Consider a game where you flip a coin until you get 2 heads in a row.

Let X be a random variable that counts the #of tails.

1. What is the distribution of X?
2. If you win X dollars, how much should you pay for this to be a fair
game?(Expected value = 0)

The answer to question 2 is fairly simple.  Let ET be the expectation
of the game (Assume we are paid $1 for each tail until two heads in a
row occur.)  Let EH be the expectation of the game if the first coin
toss is a head.  Obviously,

ET = 1/2*("Expectation given that the first coin toss is a head") 
   + 1/2*("Expectation given that first coin toss is a tail").

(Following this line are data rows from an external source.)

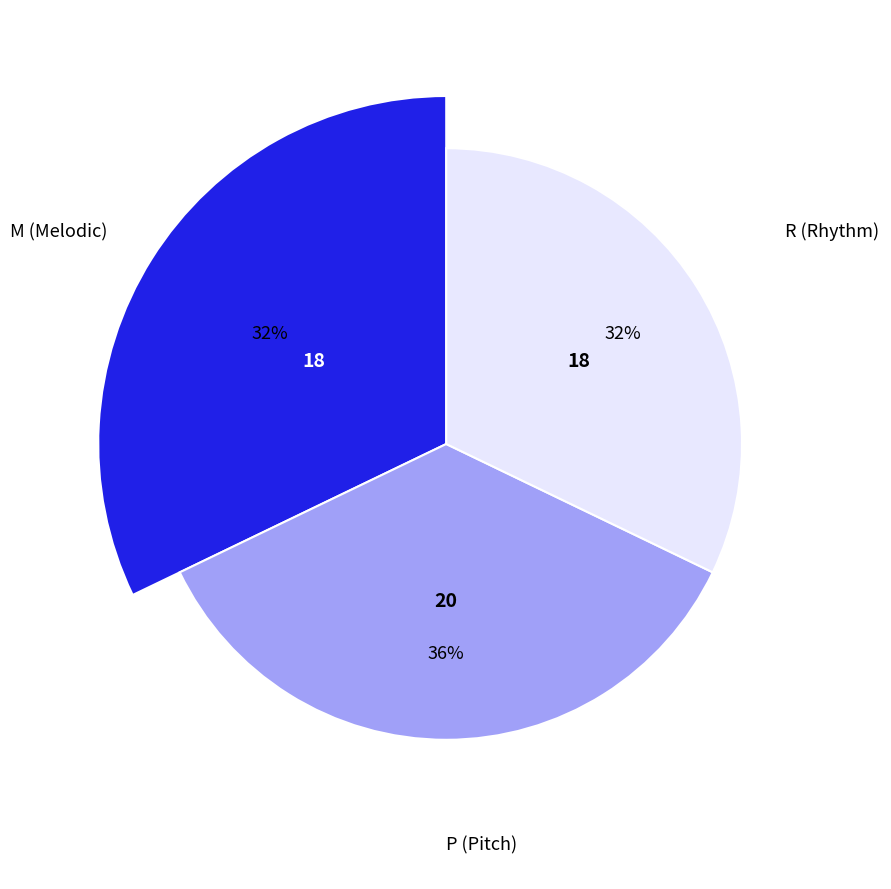

Is it true that R is 99% of the pie?

False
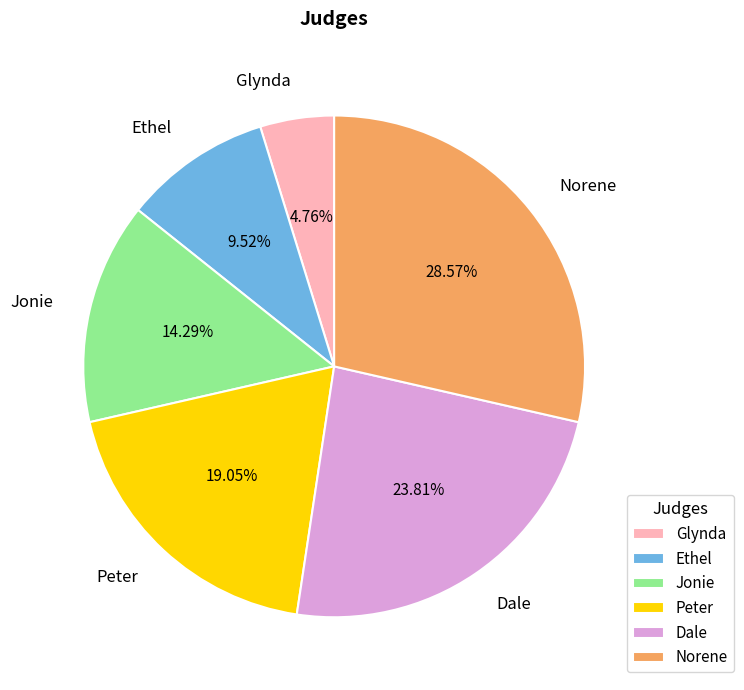

Does Jonie represent more than half of the total?

No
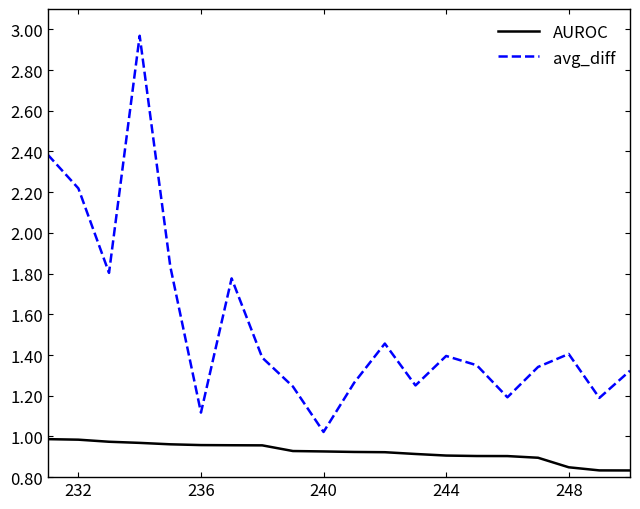

Which series has the widest spread of values?

avg_diff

Notice that if the first coin is a tail then the total expectation for
the game is 1 + ET.  So

(A) ET = 1/2*EH + 1/2*(1+ET).

If the first coin toss is a head, then two things can happen.  1)
Another head is tossed and the game ends with zero payoff.  2) A tail
is tossed after the original head toss and the expectation for the
player is 1+EH.  So

(B) EH = 1/2*0 + 1/2*(1+ET).

Substituting the expression for EH in (B) into equation (A) yields

ET = 1/2*1/2*(1+ET) + 1/2*(1+ET).

Solving for ET yields

  ET = 3/4 + 3/4*ET
4*ET = 3 + 3*ET
  ET = 3.

So the expectation for the game is 3.  

Question 1 is harder.  I expect the answer involves the Fibbinocci
sequence.  See "An Introduction to Probability Theory and its
Applications" by Feller 1968 Vol 1, Chapter 8, section 7, pages
322-326 of the Third Edition.

For another source of information goto www.twoplustwo.com probability
forum.  There were at least two threads discussing sucessive coin
tosses.  See
"Great problem solved - original material" posted on 07/12/03 06:34
PM.

The distribution of X can be found by analyzing the following equation

(A) p(i) = 1/2*pt(i) + 1/4*pht(i) + 1/4*phh(i)

where p(i) is the probability that X will equal i, pt(i) is the
probability that X will be i given that the first coin toss was tails,
pht(i) is the probability that X will be i if the first two coin
tosses are heads then tails, and phh(i) is the probability that X is i
given that the first two coin tosses are two heads.  Equation (A) is
true because all sequences of coin tosses begin with T, HT, or HH with
probabilities 1/2, 1/4, and 1/4 respectively.

We can express the right hand side of (A) in terms of p to get a
recurrence relation.  First

(B) pt(i) = p(i-1)

because i is the number of tails.

(C) phh(i) = 0 if i > 0  because the game ends on the second toss.

(D) pht(i) = p(i-1) also.  

Substituting (B), (C), and (D) into (A) yields:


    p(i) = 1/2*p(i-1) + 1/4*p(i-1) + 0  
(E) p(i) = 3/4*p(i-1)                  

for i>0.  The only way that X can be zero is two heads in a row, so 

p(0) = 1/4.

If we repeatedly use (E) to generate the other values for p we get

p(i) = 1/4*(3/4)^i  =  P(X=i)

That is the distribution of X and the answer to for question 1.